[Collected data]
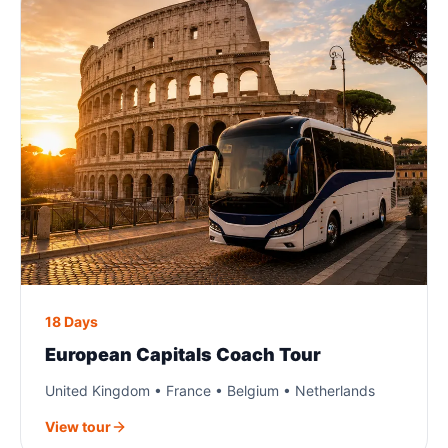
18 Days
European Capitals Coach Tour
United Kingdom • France • Belgium • Netherlands
View tour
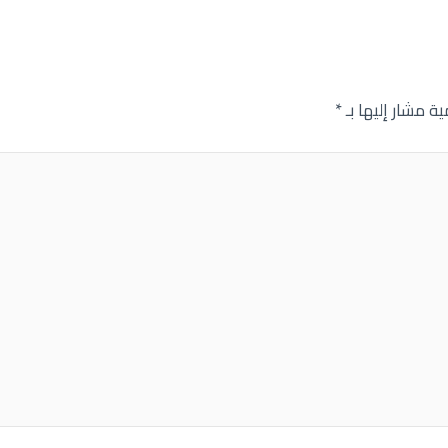
*
الحقول الإلزامية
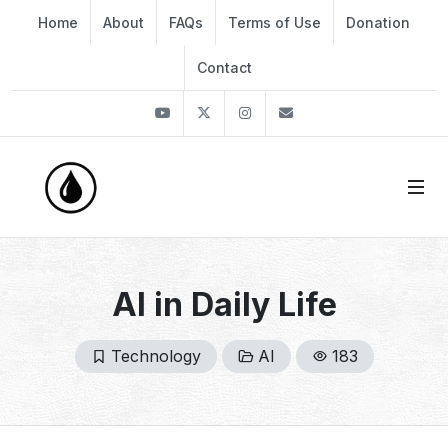
Home
About
FAQs
Terms of Use
Donation
Contact
Youtube
Twitter
Instagram
info@thekirli.com
AI in Daily Life
Technology
AI
183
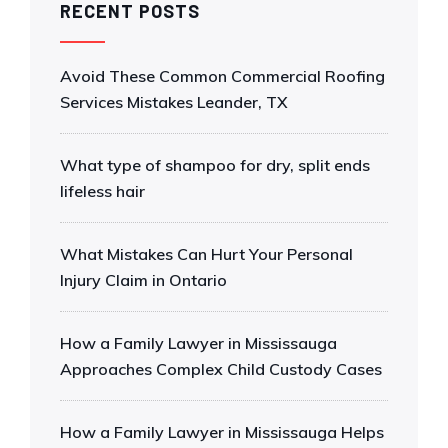
RECENT POSTS
Avoid These Common Commercial Roofing
Services Mistakes Leander, TX
What type of shampoo for dry, split ends
lifeless hair
What Mistakes Can Hurt Your Personal
Injury Claim in Ontario
How a Family Lawyer in Mississauga
Approaches Complex Child Custody Cases
How a Family Lawyer in Mississauga Helps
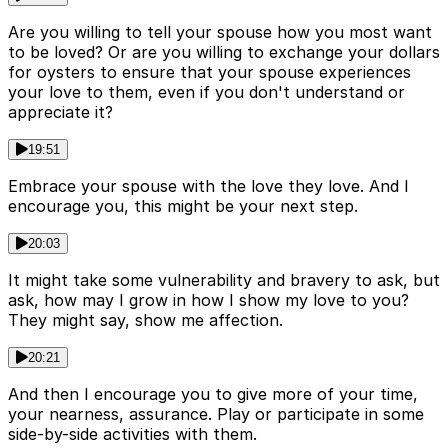
Are you willing to tell your spouse how you most want
to be loved? Or are you willing to exchange your dollars
for oysters to ensure that your spouse experiences
your love to them, even if you don't understand or
appreciate it?
19:51
Embrace your spouse with the love they love. And I
encourage you, this might be your next step.
20:03
It might take some vulnerability and bravery to ask, but
ask, how may I grow in how I show my love to you?
They might say, show me affection.
20:21
And then I encourage you to give more of your time,
your nearness, assurance. Play or participate in some
side-by-side activities with them.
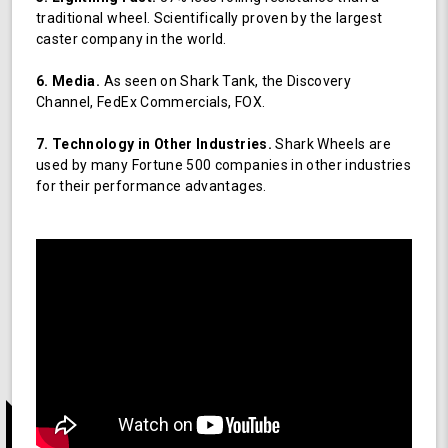
traditional wheel. Scientifically proven by the largest
caster company in the world.
6. Media.
As seen on Shark Tank, the Discovery
Channel, FedEx Commercials, FOX.
7. Technology in Other Industries.
Shark Wheels are
used by many Fortune 500 companies in other industries
for their performance advantages.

Task details:
Transcribe exactly, and only, the lines from the one containing "ask, how may" through the last line of the records above, both included; leave out the pictures.

Response area:
ask, how may I grow in how I show my love to you?
They might say, show me affection.
20:21
And then I encourage you to give more of your time,
your nearness, assurance. Play or participate in some
side-by-side activities with them.
traditional wheel. Scientifically proven by the largest
caster company in the world.
6. Media.
As seen on Shark Tank, the Discovery
Channel, FedEx Commercials, FOX.
7. Technology in Other Industries.
Shark Wheels are
used by many Fortune 500 companies in other industries
for their performance advantages.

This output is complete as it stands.